バージニア大学総合癌センターの研究チームが医学誌ジャーナル・オブ・クリニカル・インベスティゲーションに発表した研究結果によれば、この手法で長年にわたって脳腫瘍の治療を阻んできた大きな障害のいくつかを克服できる可能性がある。

研究チームが着目したのは「マイクロRNA(miRNA)」と呼ばれる微小な遺伝物質だ。膠芽腫は複数の遺伝子の異常が腫瘍の発生や増殖に関わっている。そこで、複数の遺伝子を同時に標的にできるマイクロRNAを選び、脳内の腫瘍まで届ける手法を開発した。

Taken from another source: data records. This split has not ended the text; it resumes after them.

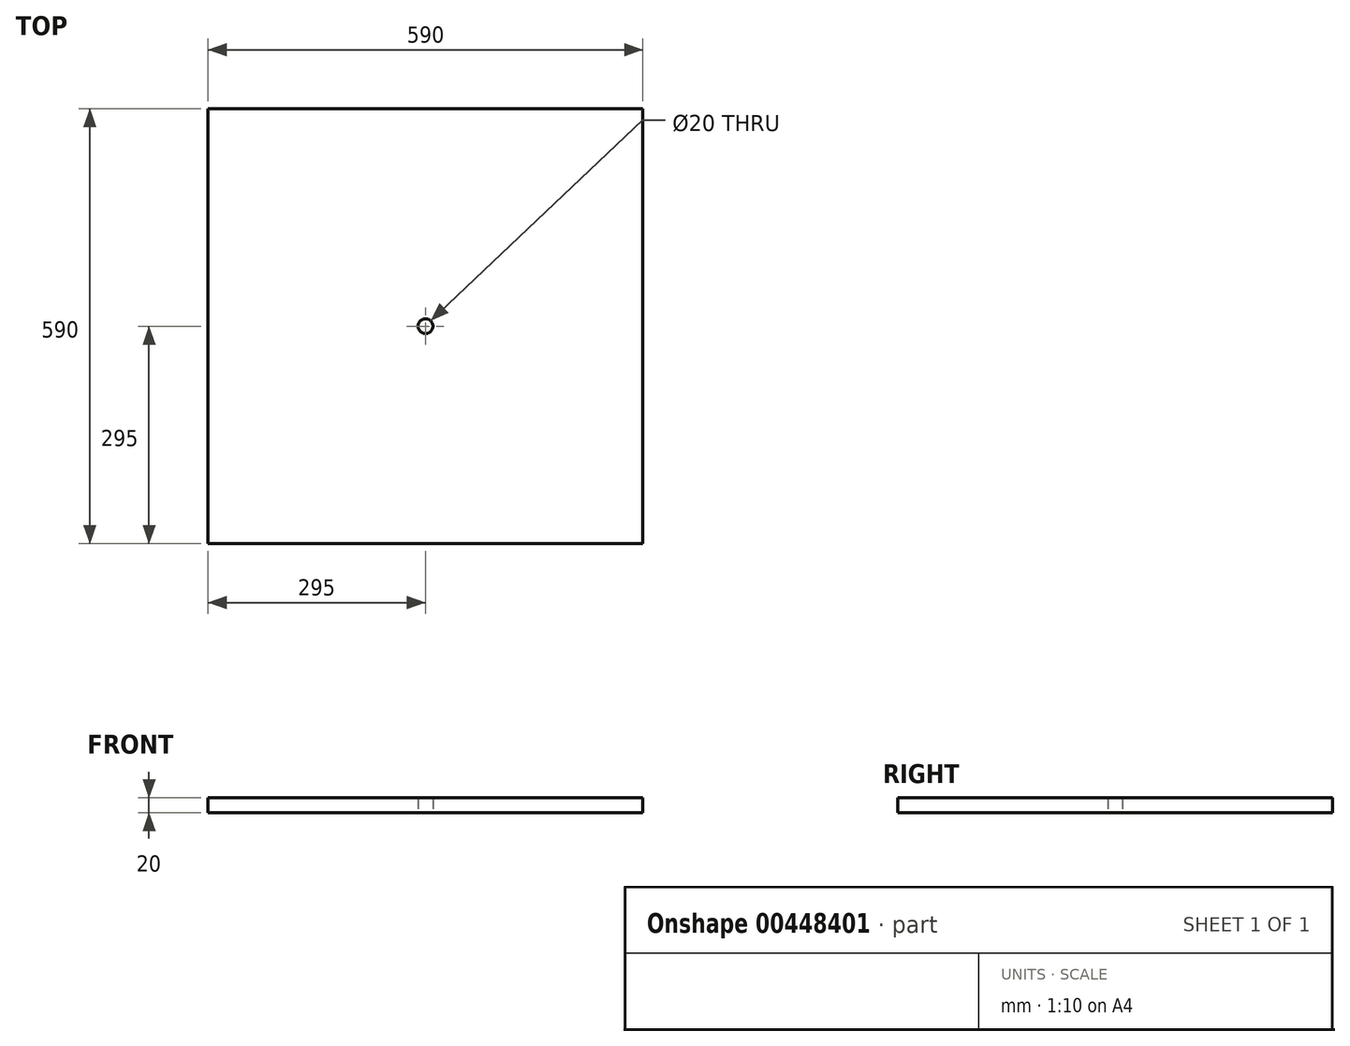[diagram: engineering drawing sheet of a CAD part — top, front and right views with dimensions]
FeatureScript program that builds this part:
annotation { "Feature Type Name" : "Feature", "Feature Type Description" : "" }
export const myFeature = defineFeature(function(context is Context, id is Id, definition is map)
    precondition{}
    {
        {
            var Q0;
            Q0=qCreatedBy(makeId("Top.planeOp"),FACE);
            var sketch = newSketch(context, id + "F0", { "sketchPlane" : qUnion([Q0])});
            skLineSegment(sketch, "E0.bottom", {"start": v(295, -295) * mm, "end": v(-295, -295) * mm});
            skLineSegment(sketch, "E0.top", {"start": v(295, 295) * mm, "end": v(-295, 295) * mm});
            skLineSegment(sketch, "E0.left", {"start": v(295, -295) * mm, "end": v(295, 295) * mm});
            skLineSegment(sketch, "E0.right", {"start": v(-295, -295) * mm, "end": v(-295, 295) * mm});
            skPoint(sketch, "E0.middle", {"position": v(0, 0) * mm});
            skCircle(sketch, "E1", {"center": v(0, 0) * mm, "radius": 10 * mm});
            skSolve(sketch);
        }
        {
            var Q0;
            Q0=makeQuery(id+"F0.imprint","IMPRINT",FACE,{"disambiguationData":[TD([[makeQuery(id+"F0.imprint","IMPRINT",EDGE,{"derivedFrom":sQuery(id+"F0.wireOp",EDGE,"E0.bottom")}),-1.0]])]});
            extrude(context, id + "F1", {"entities" : qUnion([Q0]), "depth" : 20 * mm});
        }
    });
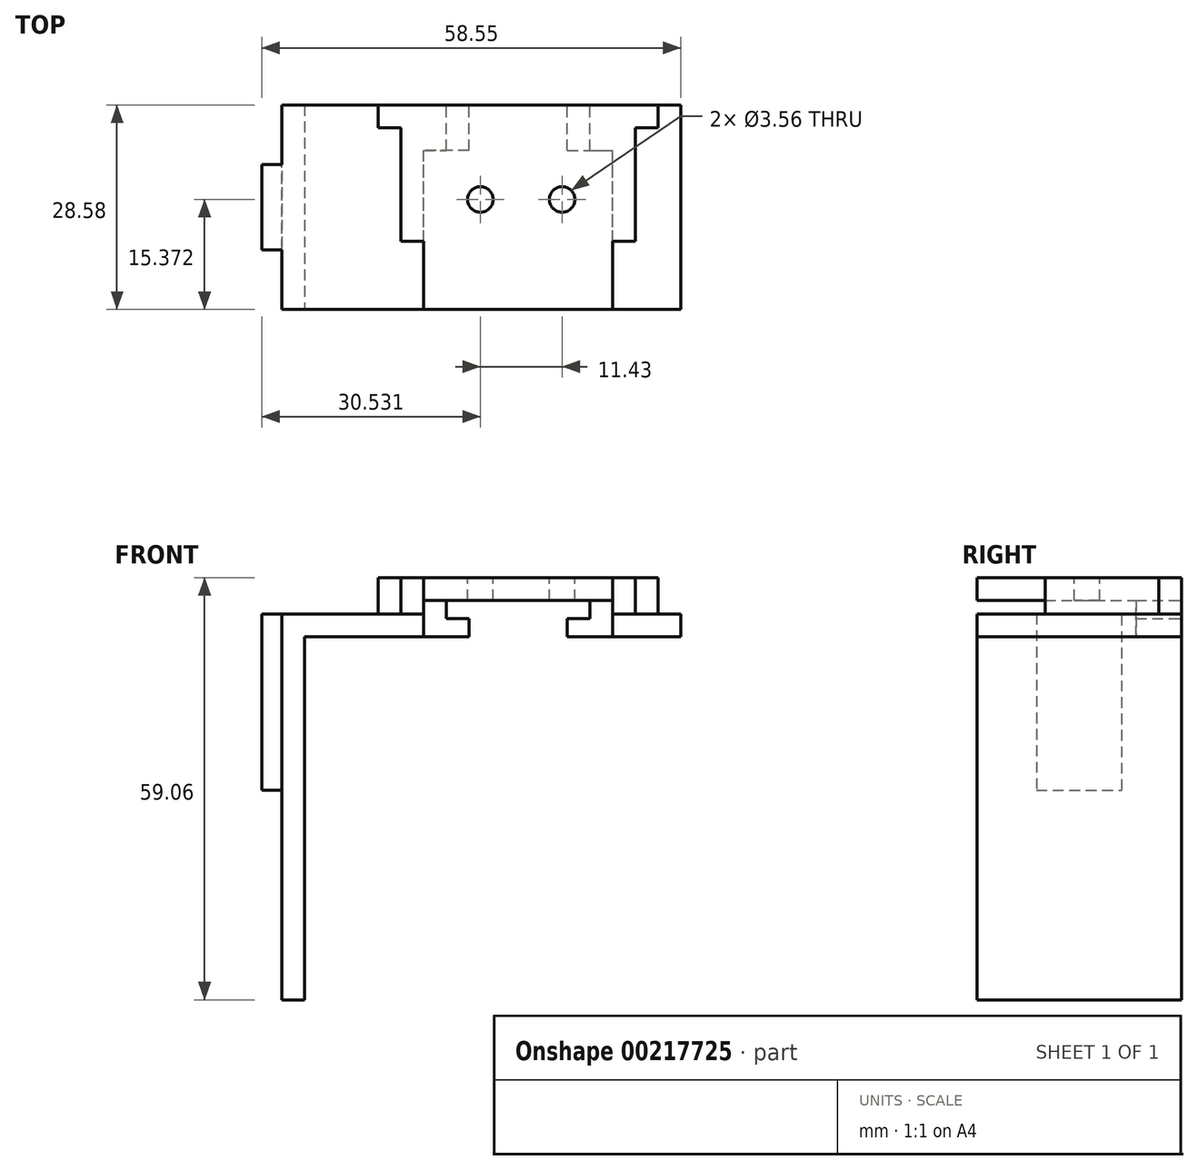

動物モデルの実験では腫瘍の増殖を抑え、生存期間を延ばすことに成功した。「膠芽腫幹細胞から作った腫瘍では、動物の生存期間は治療を受けなかった対照群の約2倍だった」と、論文の共同著者でバージニア大学医学大学院教授のロジャー・アブナダーは本誌に語る。

全米脳腫瘍学会によるとアメリカでは現在130万人以上が、脳以外から転移したものではない原発性脳腫瘍を抱えている。なかでも悪性度が最も高い膠芽腫は悪性脳腫瘍の52.2%を占め、毎年1万3000人以上が死亡している。